Sure this will hurt some devs who made a hidden gem, but these devs would have failed in the physical retail space as well. Studios have the responsibility to do the leg work of promoting their own game. That’s not Steam’s job. The Steam algorithm will basically give each game some visibility during its first few days of release and if a game can’t generate sales momentum the algorithm will drop it and basically becomes invisible unless you search for it. Games that do well in that period get pushed to the recommendations. And no the threshold isn’t millions in sales it’s basically a couple of thousand copies in the first days.
Raising the fee would hurt devs on a budget, like devs outside high income countries and students.
My game Drone Perspective is one of those. Such a good game, but I am a bit afraid that I can’t turn it around.
Hey that looks good actually. Wishlisted it for when I have more time.
How often do people leave reviews? I rarely see a profile with +100 reviews.
I only leave reviews after 100% completion or a lot of time (hundreds of hours) in case of fighting games where sometimes 100% is ridiculously difficult to attain (oh hi, Plus R)

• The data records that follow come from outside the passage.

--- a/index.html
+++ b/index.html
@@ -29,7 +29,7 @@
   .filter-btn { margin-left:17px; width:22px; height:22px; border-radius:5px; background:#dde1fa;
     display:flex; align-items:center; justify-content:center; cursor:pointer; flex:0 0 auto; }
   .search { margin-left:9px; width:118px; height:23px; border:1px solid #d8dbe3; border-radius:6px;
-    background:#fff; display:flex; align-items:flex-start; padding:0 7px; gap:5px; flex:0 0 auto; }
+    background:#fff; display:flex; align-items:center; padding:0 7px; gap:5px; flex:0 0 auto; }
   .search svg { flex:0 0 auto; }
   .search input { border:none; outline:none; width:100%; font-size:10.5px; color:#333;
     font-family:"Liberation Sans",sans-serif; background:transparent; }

I think the average time between my picking up a game and leaving a review is like 3~12 months. Definitely even more if I’m not vibing with the game.
How often do people leave reviews?
Speaking only for myself, I only leave a review if I loved or I hated a game. A “meh” game doesn’t get a review. I’d hazard that many people do something similar.
I leave reviews when the game does something exceptional (good or bad). Or sometimes when steam nags me to leave a review.
It’s funny: if you leave a negative review and keep playing it asks you if you want to change your review.
As I recall, its around 5%-20% of players leave a review, usually closer to 5% unless something about the game makes people want to talk about it, for both good and bad.
I recall an estimation that about 1/20 players leave a review, but this probably depends a lot on genre and other factors.
I’ll click the thumbs up button then get intimidated by the text box that pops up. I’m not mentally prepared to give out a useful review.
Same. I’m often in the process of breaking down why I like/dislike the game, what works about it, and what doesn’t as I’m playing. I can’t give honest feedback with incomplete thoughts.
I just say “I like it”, it’s not very helpful but at least it counts for the rating
I think this statistic would be more interesting if it filtered out all of the blatant cash-grab, asset-flip, AI generated shit that makes up a large portion of new releases.
Is it 19,000 releases with 10,000 actual sincere efforts at making a game, or 19,000 releases with 1,000 actual games.
And what’s the average number of reviews for actual games versus garbage?
I don’t think that’s trivial to filter.
I don’t disagree. It would require manual labelling by a group of people with enough patience and understanding of gaming to be able to reliably label ~60 new games every day. I’d have thought that the Steam community was large enough to achieve this though.